● Exercise brief
Return the entries exactly as they appear.

Collected data:
____________
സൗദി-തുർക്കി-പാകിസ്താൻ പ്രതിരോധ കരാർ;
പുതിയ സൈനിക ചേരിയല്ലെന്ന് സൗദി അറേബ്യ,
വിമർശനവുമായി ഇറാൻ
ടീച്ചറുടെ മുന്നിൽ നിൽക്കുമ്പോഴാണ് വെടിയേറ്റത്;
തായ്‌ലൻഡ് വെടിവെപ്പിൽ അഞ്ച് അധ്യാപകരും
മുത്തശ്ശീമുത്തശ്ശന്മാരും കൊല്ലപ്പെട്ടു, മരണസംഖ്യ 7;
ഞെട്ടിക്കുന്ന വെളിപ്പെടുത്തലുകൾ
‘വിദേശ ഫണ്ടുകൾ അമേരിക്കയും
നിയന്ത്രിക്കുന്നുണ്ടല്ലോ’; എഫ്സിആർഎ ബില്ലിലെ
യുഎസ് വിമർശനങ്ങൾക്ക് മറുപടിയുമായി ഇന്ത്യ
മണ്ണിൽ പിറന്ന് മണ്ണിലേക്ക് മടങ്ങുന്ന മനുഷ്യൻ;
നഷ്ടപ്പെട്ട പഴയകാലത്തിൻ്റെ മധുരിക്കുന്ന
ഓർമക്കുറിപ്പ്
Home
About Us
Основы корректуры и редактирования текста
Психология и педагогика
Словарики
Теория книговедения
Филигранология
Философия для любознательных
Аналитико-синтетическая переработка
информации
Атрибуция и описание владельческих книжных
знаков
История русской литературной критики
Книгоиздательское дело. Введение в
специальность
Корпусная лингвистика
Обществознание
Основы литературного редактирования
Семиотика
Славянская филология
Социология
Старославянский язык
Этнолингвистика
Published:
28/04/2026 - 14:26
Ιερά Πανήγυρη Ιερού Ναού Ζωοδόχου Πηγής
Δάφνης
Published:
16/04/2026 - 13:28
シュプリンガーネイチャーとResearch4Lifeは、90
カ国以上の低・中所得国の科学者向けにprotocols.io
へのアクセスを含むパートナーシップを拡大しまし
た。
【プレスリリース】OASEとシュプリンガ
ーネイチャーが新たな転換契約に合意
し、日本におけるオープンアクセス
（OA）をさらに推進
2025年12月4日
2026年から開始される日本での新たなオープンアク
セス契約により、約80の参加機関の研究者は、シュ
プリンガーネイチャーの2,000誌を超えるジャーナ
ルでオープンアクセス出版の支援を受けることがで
____________
● Solved problem
സൗദി-തുർക്കി-പാകിസ്താൻ പ്രതിരോധ കരാർ;
പുതിയ സൈനിക ചേരിയല്ലെന്ന് സൗദി അറേബ്യ,
വിമർശനവുമായി ഇറാൻ
ടീച്ചറുടെ മുന്നിൽ നിൽക്കുമ്പോഴാണ് വെടിയേറ്റത്;
തായ്‌ലൻഡ് വെടിവെപ്പിൽ അഞ്ച് അധ്യാപകരും
മുത്തശ്ശീമുത്തശ്ശന്മാരും കൊല്ലപ്പെട്ടു, മരണസംഖ്യ 7;
ഞെട്ടിക്കുന്ന വെളിപ്പെടുത്തലുകൾ
‘വിദേശ ഫണ്ടുകൾ അമേരിക്കയും
നിയന്ത്രിക്കുന്നുണ്ടല്ലോ’; എഫ്സിആർഎ ബില്ലിലെ
യുഎസ് വിമർശനങ്ങൾക്ക് മറുപടിയുമായി ഇന്ത്യ
മണ്ണിൽ പിറന്ന് മണ്ണിലേക്ക് മടങ്ങുന്ന മനുഷ്യൻ;
നഷ്ടപ്പെട്ട പഴയകാലത്തിൻ്റെ മധുരിക്കുന്ന
ഓർമക്കുറിപ്പ്
Home
About Us
Основы корректуры и редактирования текста
Психология и педагогика
Словарики
Теория книговедения
Филигранология
Философия для любознательных
Аналитико-синтетическая переработка
информации
Атрибуция и описание владельческих книжных
знаков
История русской литературной критики
Книгоиздательское дело. Введение в
специальность
Корпусная лингвистика
Обществознание
Основы литературного редактирования
Семиотика
Славянская филология
Социология
Старославянский язык
Этнолингвистика
Published:
28/04/2026 - 14:26
Ιερά Πανήγυρη Ιερού Ναού Ζωοδόχου Πηγής
Δάφνης
Published:
16/04/2026 - 13:28
シュプリンガーネイチャーとResearch4Lifeは、90
カ国以上の低・中所得国の科学者向けにprotocols.io
へのアクセスを含むパートナーシップを拡大しまし
た。
【プレスリリース】OASEとシュプリンガ
ーネイチャーが新たな転換契約に合意
し、日本におけるオープンアクセス
（OA）をさらに推進
2025年12月4日
2026年から開始される日本での新たなオープンアク
セス契約により、約80の参加機関の研究者は、シュ
プリンガーネイチャーの2,000誌を超えるジャーナ
ルでオープンアクセス出版の支援を受けることがで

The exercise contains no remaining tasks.